Le modèle “tsuzumi” développé par NTT DATA montre qu’une IA plus performante peut aussi être beaucoup plus sobre et responsable. Grâce à une conception beaucoup plus efficiente, nécessitant moins de puissance de calcul et moins d’énergie, la consommation liée à l’entraînement du modèle a été réduite de 250 à 300 fois, tandis que les coûts d’inférence ont diminué de 20 à 70 fois par rapport aux approches traditionnelles.
Le message est clair : performance et durabilité ne sont plus incompatibles.
5. Aligner les métiers, l’IT et les équipes ESG
Une transformation durable ne peut pas fonctionner en silos.
Les organisations qui progressent réellement alignent aujourd’hui :
- les directions générales
- les équipes IT
- les opérations
- les achats
- les équipes durabilité
- les fonctions de gouvernance IA
Il ne s’agit pas uniquement d’une transformation technologique.
Il s’agit d’une transformation du modèle opérationnel.
Et de plus en plus, d’un enjeu de leadership.
Le prochain terrain de différenciation concurrentielle
Les gagnants de l’ère de l’IA ne seront pas forcément les entreprises qui déploieront le plus d’IA.
Ce seront celles qui sauront la déployer de la manière la plus durable.
La durabilité passe progressivement des marges du rapport annuel au cœur même de la stratégie d’entreprise. À terme, elle pourrait devenir tellement intégrée aux décisions de l’organisation que certaines fonctions dédiées finiront par disparaître.
Comme le souligne Felipe de la Roche, le Chief Sustainability Officer d’aujourd’hui pourrait ressembler au Chief Quality Officer des années 1980 : une fonction qui a progressivement disparu lorsque la qualité est devenue la responsabilité de tous et a été intégrée de façon intrinsèque toutes les activités et les services de l’entreprise. La durabilité pourrait suivre la même trajectoire.

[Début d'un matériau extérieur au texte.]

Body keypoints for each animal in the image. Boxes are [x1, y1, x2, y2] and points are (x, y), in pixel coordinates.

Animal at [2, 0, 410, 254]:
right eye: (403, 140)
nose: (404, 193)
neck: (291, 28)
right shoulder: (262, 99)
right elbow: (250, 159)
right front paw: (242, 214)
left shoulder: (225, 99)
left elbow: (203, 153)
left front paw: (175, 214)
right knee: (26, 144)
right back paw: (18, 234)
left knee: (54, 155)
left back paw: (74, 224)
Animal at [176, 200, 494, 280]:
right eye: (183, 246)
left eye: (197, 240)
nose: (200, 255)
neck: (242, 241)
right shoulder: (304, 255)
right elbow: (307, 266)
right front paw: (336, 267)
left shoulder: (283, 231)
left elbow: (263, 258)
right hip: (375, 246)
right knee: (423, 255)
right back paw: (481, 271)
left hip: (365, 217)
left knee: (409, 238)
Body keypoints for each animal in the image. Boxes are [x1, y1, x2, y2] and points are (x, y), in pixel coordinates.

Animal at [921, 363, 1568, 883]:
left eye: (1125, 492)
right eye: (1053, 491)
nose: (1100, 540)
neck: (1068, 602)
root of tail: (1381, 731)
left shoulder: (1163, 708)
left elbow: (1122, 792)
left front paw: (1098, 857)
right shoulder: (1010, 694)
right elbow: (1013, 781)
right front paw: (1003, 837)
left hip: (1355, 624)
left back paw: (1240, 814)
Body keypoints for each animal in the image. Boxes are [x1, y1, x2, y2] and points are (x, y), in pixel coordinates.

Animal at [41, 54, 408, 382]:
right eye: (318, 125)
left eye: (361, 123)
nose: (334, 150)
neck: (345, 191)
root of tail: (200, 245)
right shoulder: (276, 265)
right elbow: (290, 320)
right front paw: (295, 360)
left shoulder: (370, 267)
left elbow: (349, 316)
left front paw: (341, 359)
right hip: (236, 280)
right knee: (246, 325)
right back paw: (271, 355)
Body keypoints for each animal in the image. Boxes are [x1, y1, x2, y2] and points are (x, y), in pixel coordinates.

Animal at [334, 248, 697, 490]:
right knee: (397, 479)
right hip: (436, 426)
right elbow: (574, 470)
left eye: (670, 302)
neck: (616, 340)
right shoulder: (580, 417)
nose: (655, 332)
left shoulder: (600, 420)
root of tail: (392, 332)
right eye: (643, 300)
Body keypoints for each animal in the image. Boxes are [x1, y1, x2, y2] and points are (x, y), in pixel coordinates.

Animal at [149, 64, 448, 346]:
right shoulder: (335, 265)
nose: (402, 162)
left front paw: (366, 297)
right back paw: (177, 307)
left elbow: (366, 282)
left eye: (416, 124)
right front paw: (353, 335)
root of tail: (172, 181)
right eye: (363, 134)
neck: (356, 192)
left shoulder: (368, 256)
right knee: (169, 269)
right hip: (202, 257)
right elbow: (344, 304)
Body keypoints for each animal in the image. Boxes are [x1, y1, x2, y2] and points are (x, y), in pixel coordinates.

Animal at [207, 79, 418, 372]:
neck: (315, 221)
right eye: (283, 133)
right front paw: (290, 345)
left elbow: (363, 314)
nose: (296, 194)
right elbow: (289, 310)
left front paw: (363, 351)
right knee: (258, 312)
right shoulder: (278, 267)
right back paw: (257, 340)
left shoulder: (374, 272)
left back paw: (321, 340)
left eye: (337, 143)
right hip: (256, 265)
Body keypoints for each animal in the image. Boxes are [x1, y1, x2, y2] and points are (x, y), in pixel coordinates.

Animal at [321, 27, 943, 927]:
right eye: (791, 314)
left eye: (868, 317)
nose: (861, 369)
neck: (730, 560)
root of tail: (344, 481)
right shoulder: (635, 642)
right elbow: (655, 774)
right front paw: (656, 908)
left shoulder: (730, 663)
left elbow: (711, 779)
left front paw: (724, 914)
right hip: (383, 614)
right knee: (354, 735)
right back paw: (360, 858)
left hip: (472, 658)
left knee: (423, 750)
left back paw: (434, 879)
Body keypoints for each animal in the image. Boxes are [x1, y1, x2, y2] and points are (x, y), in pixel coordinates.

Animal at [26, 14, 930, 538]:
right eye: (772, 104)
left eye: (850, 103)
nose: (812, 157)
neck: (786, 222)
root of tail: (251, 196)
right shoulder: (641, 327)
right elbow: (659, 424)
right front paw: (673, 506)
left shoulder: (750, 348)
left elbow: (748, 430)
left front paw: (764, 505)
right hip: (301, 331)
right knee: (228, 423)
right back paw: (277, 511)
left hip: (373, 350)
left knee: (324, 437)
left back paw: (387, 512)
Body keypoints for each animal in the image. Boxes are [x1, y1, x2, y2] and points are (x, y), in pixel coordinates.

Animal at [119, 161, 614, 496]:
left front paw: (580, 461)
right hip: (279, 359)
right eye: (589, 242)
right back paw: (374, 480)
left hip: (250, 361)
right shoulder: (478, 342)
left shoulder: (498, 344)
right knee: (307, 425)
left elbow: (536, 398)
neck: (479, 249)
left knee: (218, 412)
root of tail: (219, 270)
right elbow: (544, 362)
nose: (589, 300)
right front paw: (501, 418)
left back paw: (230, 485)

Pour les équipes dirigeantes, les implications deviennent difficiles à ignorer.
L’IA durable ne relève plus uniquement de la responsabilité d’entreprise.
Elle devient l’un des fondements de la croissance dans l’économie numérique.
Conclusion
La prochaine décennie ne sera pas définie par la simple adoption de l’IA.
Elle sera définie par la manière dont les organisations réussiront à la déployer de façon responsable et durable.
Les entreprises qui prendront l’avantage seront celles qui comprendront que la durabilité n’est pas une contrainte à l’innovation, mais la condition qui rend l’innovation durablement possible. À mesure que les écosystèmes IA continuent de se développer, la capacité à concilier croissance, efficacité énergétique, résilience des infrastructures et responsabilité mesurable deviendra une compétence de leadership essentielle.
Cette transition exige plus que de nouveaux investissements technologiques. Elle impose un changement de perspective reliant directement la durabilité à la stratégie opérationnelle, à la résilience de l’entreprise et à la création de valeur à long terme.
Les organisations qui agissent dès aujourd’hui en intégrant la durabilité dans leurs stratégies IA, leurs décisions et leurs architectures numériques seront mieux positionnées pour réduire les risques, renforcer la confiance et construire un avantage concurrentiel durable dans un monde où les ressources deviennent de plus en plus contraintes.
L’IA durable ne consiste pas simplement à rendre la technologie plus verte.
Elle redéfinit les conditions mêmes de la croissance future.